During the 1850s, there were approximately 2,700 lawyers in Illinois,
or three for every 1,000 residents. The state's disproportionately high
attorney population was a reflection of its dynamic economic and transportation
growth. Rapid settlement meant land and debt disputes, and railroad construction
brought contract and tort cases.
Within this large group, there was a degree of social and professional
stratification. At the pinnacle of the American bar was a small elite--perhaps
ten percent--who were the nationally recognized giants of litigation. Concentrated
in eastern seaboard cities, and commonly associated with a family dynasty
of law or wealth, they thrived on corporate retainers and carriage-trade
clients. By mid-century, Illinois had its own small legal elite, essentially
confined to Chicago.
At the bottom, and comprising 70 percent, were the marginal figures,
or "scramblers" of the profession. They commonly accepted any client, willingly
rode the judicial circuit, and often dabbled in real estate speculation
or other sidelines to earn their living. Finally, there were the "achievers,"

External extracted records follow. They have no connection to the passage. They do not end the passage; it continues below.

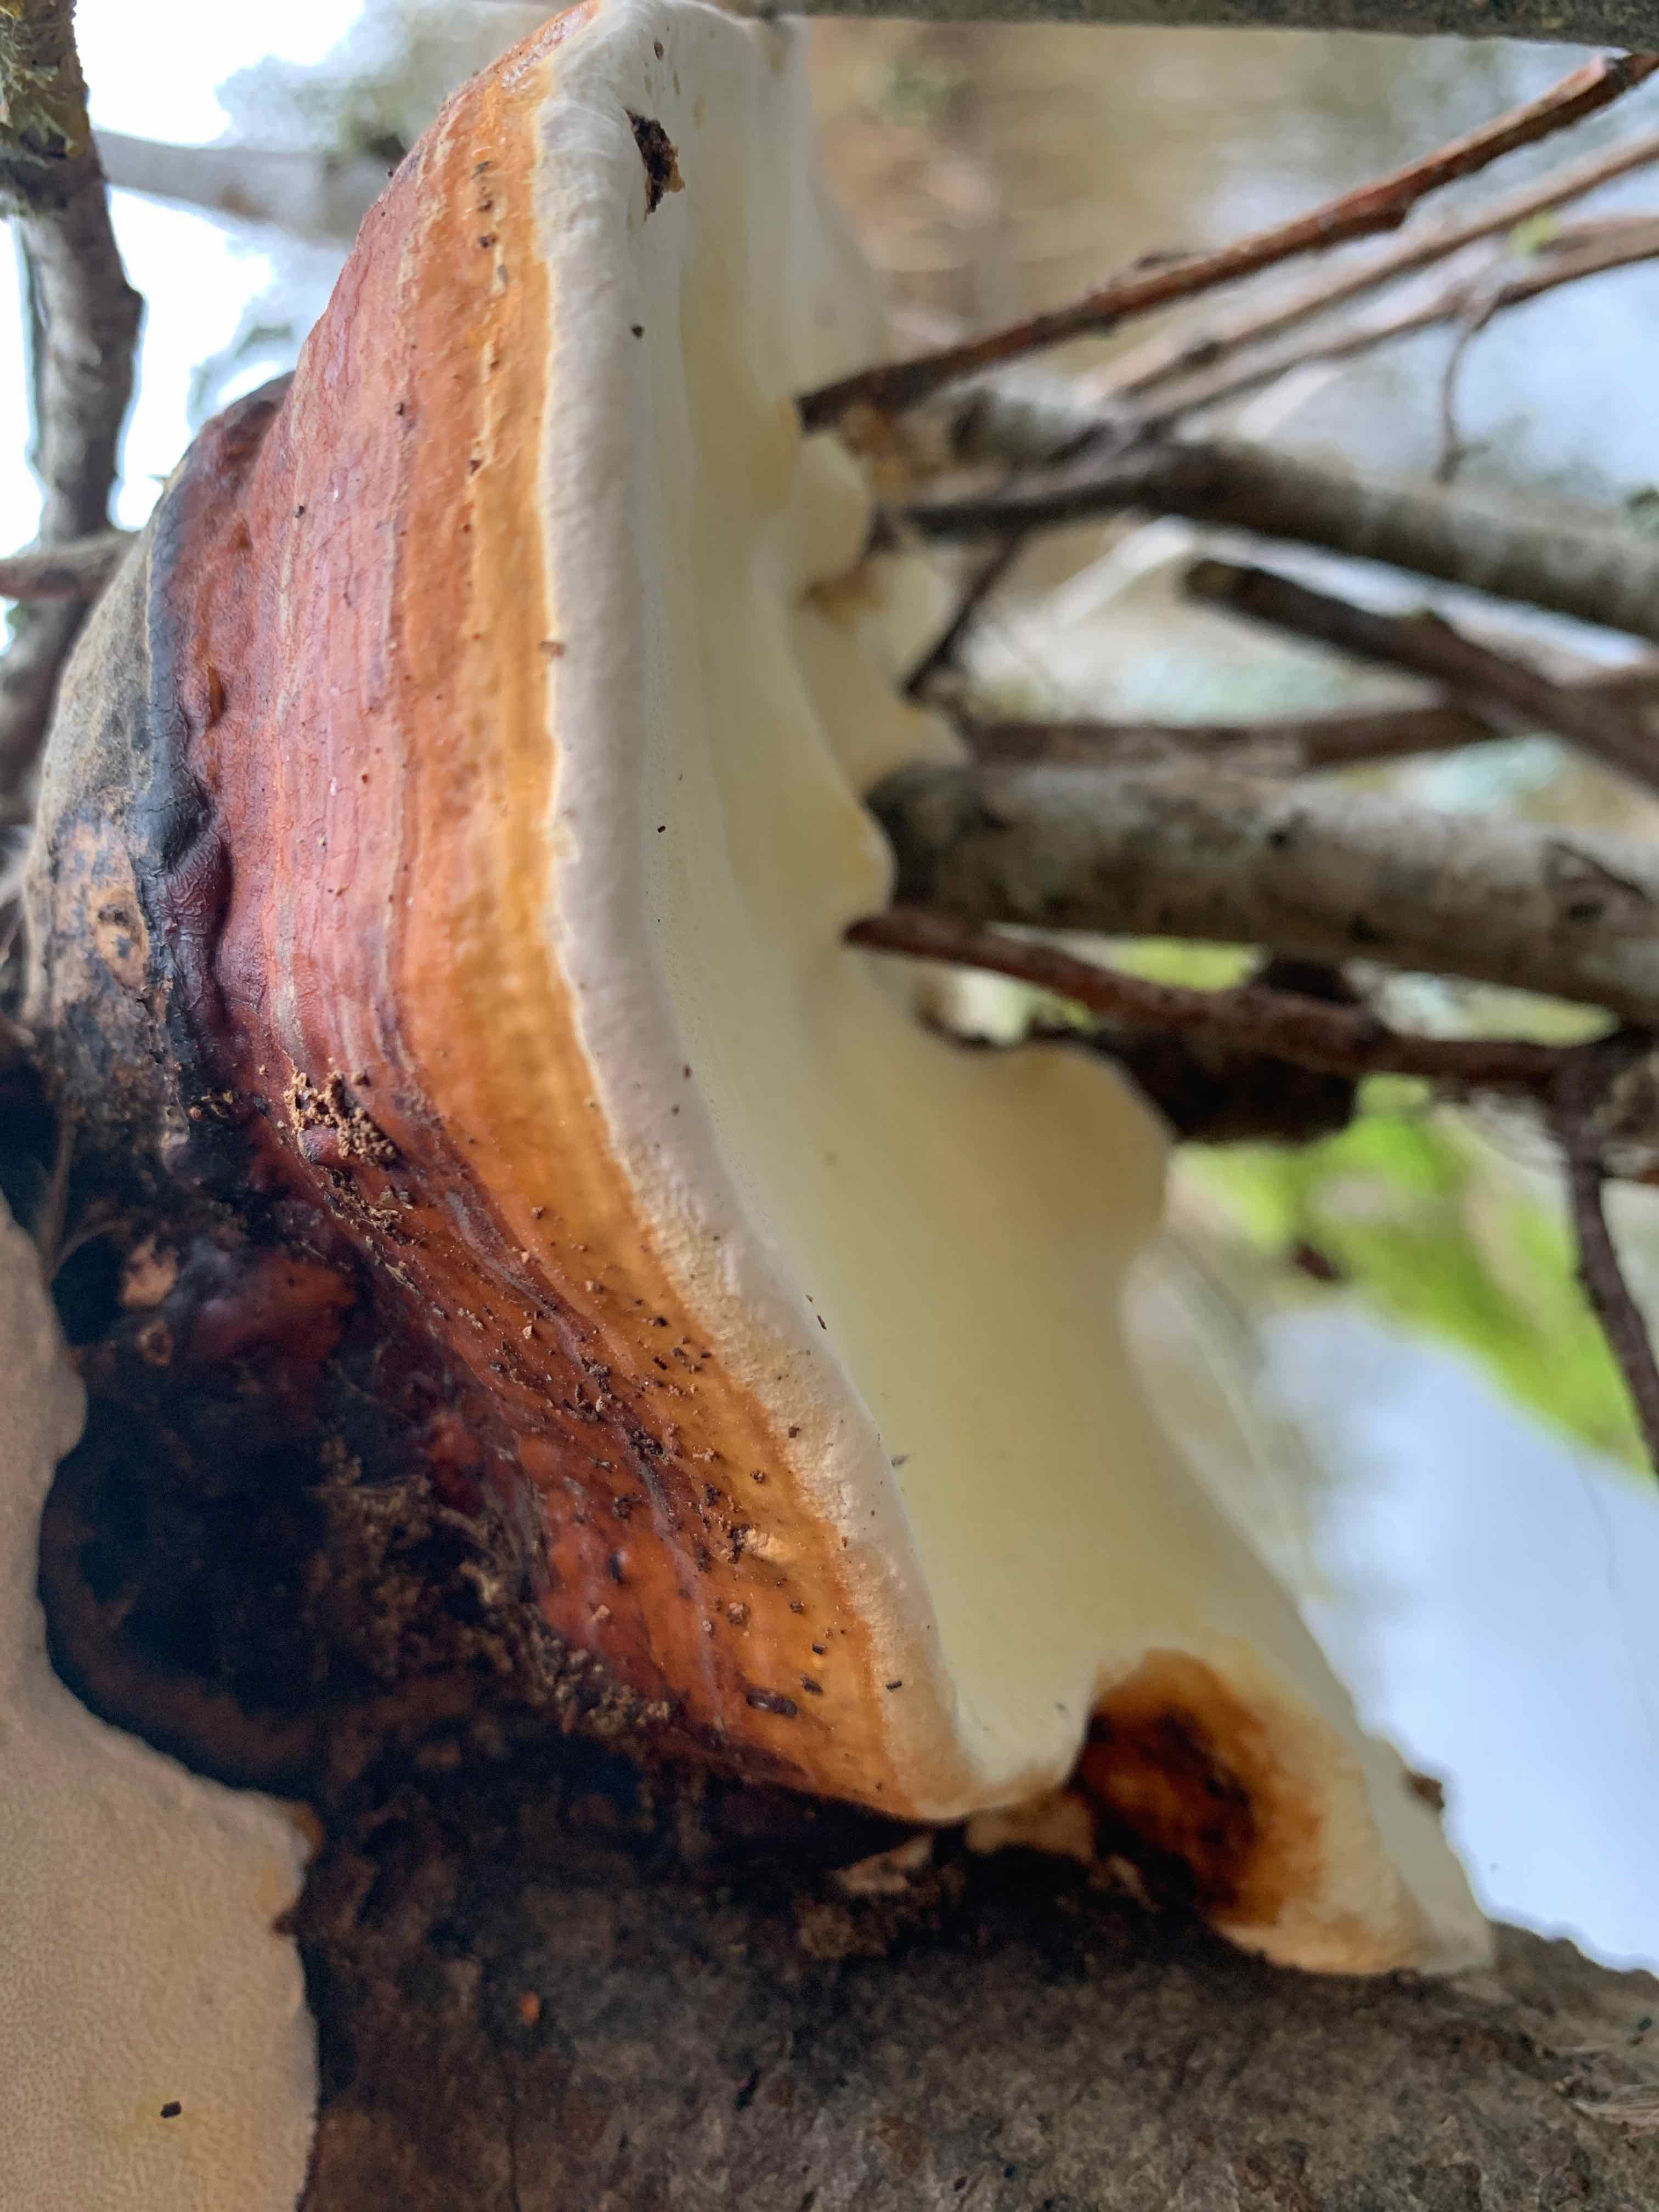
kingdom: Fungi
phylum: Basidiomycota
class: Agaricomycetes
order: Polyporales
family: Fomitopsidaceae
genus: Fomitopsis
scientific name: Fomitopsis pinicola
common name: randbæltet hovporesvamp
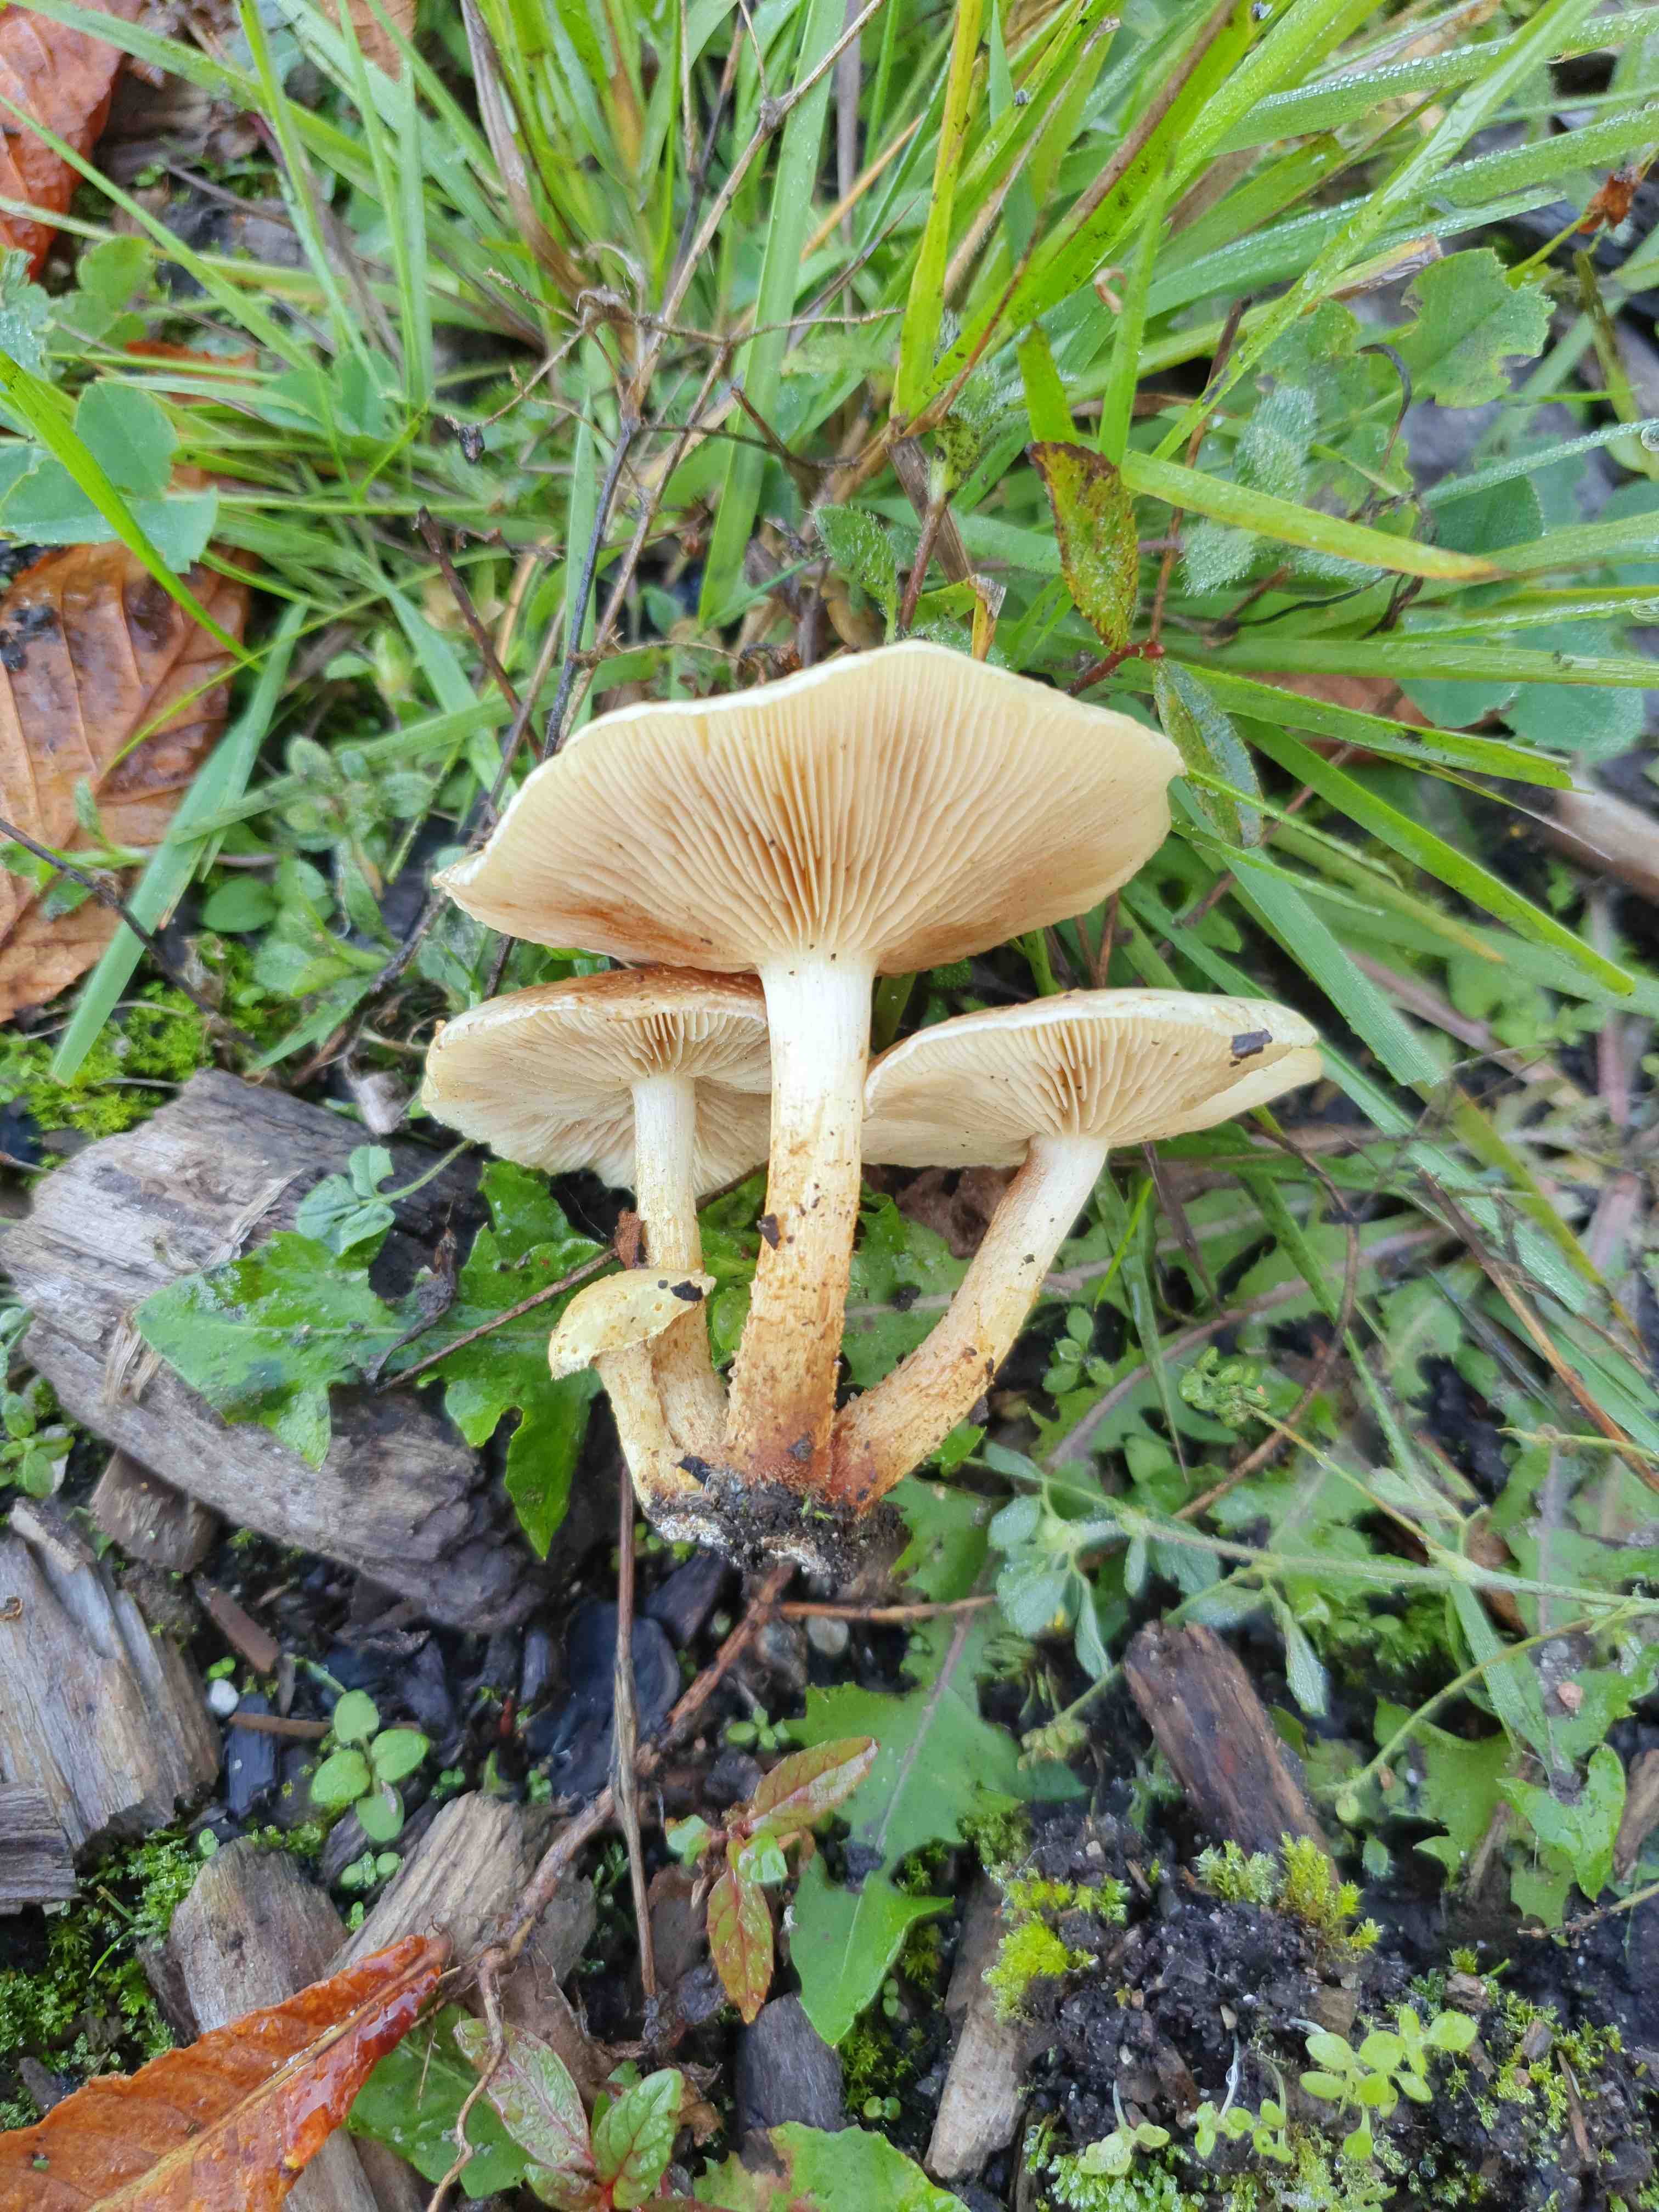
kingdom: Fungi
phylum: Basidiomycota
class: Agaricomycetes
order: Agaricales
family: Strophariaceae
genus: Pholiota
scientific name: Pholiota gummosa
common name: grøngul skælhat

a middle group comprising twenty percent of the bar. They were successful
and capable practitioners in their communities, attracting the more desirable
and lucrative clients.
There is no question that Lincoln began practice in 1837 at the bottom
of this legal pyramid. True, he benefitted from the existing caseload of
his senior partner, Stuart. But with scant education and no established
ties, he had to scramble for clients. It is equally clear that, within
the first decade of his career, Lincoln quickly ascended to the ranks of
Illinois' legal achievers. By the mid-1840s, he and Herndon had a commanding
local practice and a substantial federal and appellate caseload. Creditor
clients replaced debtors, and his services became eagerly sought. During
the 1850s, that ascent continued and culminated, as Lincoln attracted important
corporate clients and even a lucrative retainer with the Illinois Central
Railroad. By the time he left law to assume the presidency, he had not
yet reached the apex of America's legal elite, but he did have an elite
standing within the Illinois bar. Had he opted to stay in law rather than
set his sights on the U.S. Presidency, there is evidence to suggest that
he would have become one of the foremost attorneys in America.
When Lincoln finally suspended practice at age 51, in the midst of his
1860 presidential candidacy, he had achieved material success, personal
self-confidence, political advantage, and professional stature. Widely
known and highly regarded throughout the West, he even had attracted notice
among the nation's legal elite along the east coast, due principally to
his impressive record suing and defending railroads. At his prime, Lincoln
left the profession that had sustained and shaped him, but he carried many
"lawyerly" habits, skills, and values through the presidential years.